# honing a Global



## afterthought (Nov 26, 2005)

To those that own a Global knife, how do you hone it?

I hear that they have a different edge on them compared to other knives. Anyone know anything about this?


----------



## mezzaluna (Aug 29, 2000)

I use a Shinkansen water sharpener, followed up with a steel. It works really well. I have the 5" all-purpose knife. I did take it to a department store for a sharpening event, and the guy (who worked for Wusthof) said it would be okay on their machine. It wasn't a problem for that knife.


----------



## afterthought (Nov 26, 2005)

The Global edge is angled different from a Wusthof knife though. Steeper edge on the global. I know how to hone any other knife except a Global. 

I don't want to constantly keep using the water sharpener also because it'll eventually grind down the knife.


----------



## culinary merc (Oct 17, 2005)

I use my knife (G2) everyday and have never had to it sharpen but i run the dimond steel on it and it cuts better than my assts. wustof. If you dont have the steel well then you get one there worth it.


----------



## sushigaijin (Apr 12, 2005)

sharpen a global as you would a german knife. 22 degrees is fine.

Erik.


----------



## ivdacook (Jan 13, 2007)

all of my knives are global, all you need is a wet stone, and a diamond steel. hit it on that stone every once in a while, if you need to gauge the angle, place a penny in between the knife and the stone while sharpening. after that all you need is the steel, they aren't cheap, but are well worth the money.

IV


----------



## mikelm (Dec 23, 2000)

You can get the DMT diamond steel from 
www.leevalley.com
for $34.50. They also have DMT's honing guide for $10.50: it's a little clamp-on guide that sets and holds the angle of your knife on the waterstone. They also offer a complete range of sharpening equipment and supplies.

You should sign up to receive their Tools catalogs: they have lots of kitchen equipment and utensils that are as imaginative and innovative as their woodworking tools. Twelve or fourteen years ago, when the very first Microplane wood rasp came out, they pointed out how useful it was in the kitchen. I bought one to try, and liked it so much I bought them for all three of my kids, since all are enthusiastic cooks. The youngest, a woodworker, uses his alternately to shape furniture and to zest lemons. :lol:

Mike


----------



## castironchef (Oct 10, 2005)

***

#### Activity list:
1. In the knife-honing thread, what angle does sushigaijin say is fine for sharpening a Global?
2. Please copy the knife-honing thread word for word from "The Global edge" to "down the knife.".
These lines come from a separate source, not from the knife-honing thread.

Data records

***

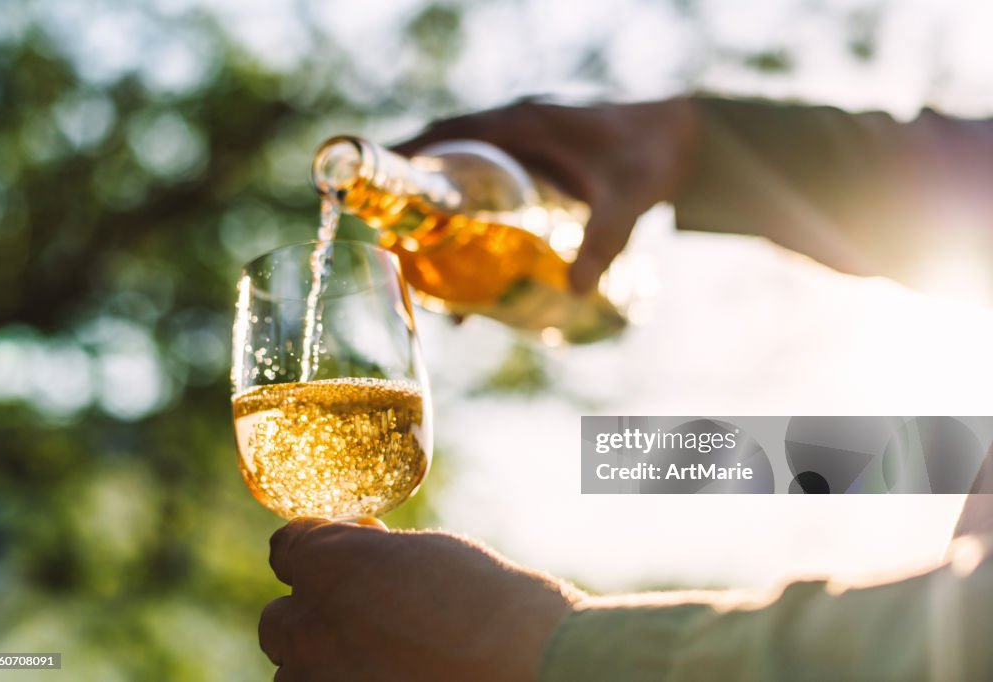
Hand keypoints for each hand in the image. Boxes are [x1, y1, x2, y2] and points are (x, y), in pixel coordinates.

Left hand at [260, 518, 581, 681]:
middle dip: (311, 615)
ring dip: (321, 663)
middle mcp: (308, 624)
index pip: (286, 549)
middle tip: (358, 616)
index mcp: (325, 565)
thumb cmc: (483, 599)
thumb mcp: (424, 550)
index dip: (314, 549)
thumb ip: (374, 553)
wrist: (518, 662)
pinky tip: (395, 674)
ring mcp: (320, 679)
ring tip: (376, 660)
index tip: (342, 556)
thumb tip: (361, 551)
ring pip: (294, 674)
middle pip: (279, 621)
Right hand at [392, 97, 698, 291]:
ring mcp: (524, 140)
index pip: (449, 134)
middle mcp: (516, 126)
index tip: (376, 189)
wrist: (680, 136)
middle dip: (416, 192)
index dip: (408, 157)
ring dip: (440, 202)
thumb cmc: (650, 158)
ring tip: (421, 256)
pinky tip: (469, 250)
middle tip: (394, 239)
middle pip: (447, 154)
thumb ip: (603, 243)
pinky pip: (486, 174)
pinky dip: (468, 204)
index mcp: (525, 124)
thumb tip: (574, 291)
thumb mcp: (627, 202)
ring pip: (464, 167)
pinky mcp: (534, 157)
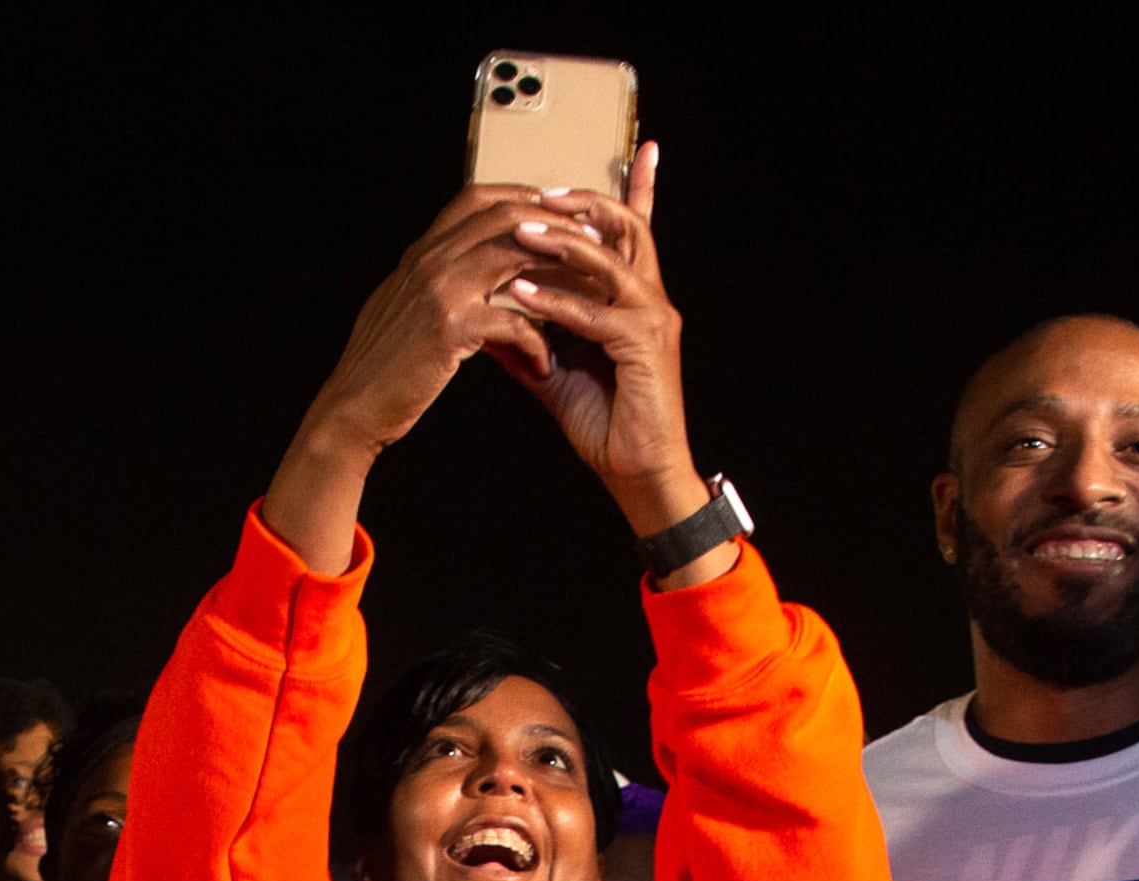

***

#### Solutions by task:
1. 22 degrees.

2.
The Global edge is angled different from a Wusthof knife though. Steeper edge on the global. I know how to hone any other knife except a Global. 

I don't want to constantly keep using the water sharpener also because it'll eventually grind down the knife.